▶ _Exercise_:
Every line of the records that contains "Folk" should be tallied, and only the resulting number returned.

--- START ---

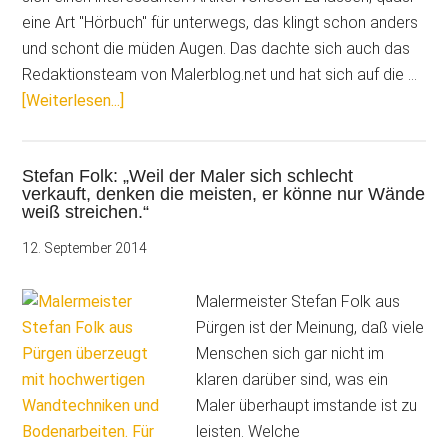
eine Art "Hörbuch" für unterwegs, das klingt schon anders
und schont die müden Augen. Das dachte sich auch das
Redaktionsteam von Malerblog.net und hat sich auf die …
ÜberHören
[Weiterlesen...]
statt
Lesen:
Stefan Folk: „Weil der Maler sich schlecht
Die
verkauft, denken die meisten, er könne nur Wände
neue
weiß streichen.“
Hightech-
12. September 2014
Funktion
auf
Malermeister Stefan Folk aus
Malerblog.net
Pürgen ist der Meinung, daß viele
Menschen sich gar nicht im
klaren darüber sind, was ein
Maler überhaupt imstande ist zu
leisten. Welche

--- END ---

▶ _Written answer_:
2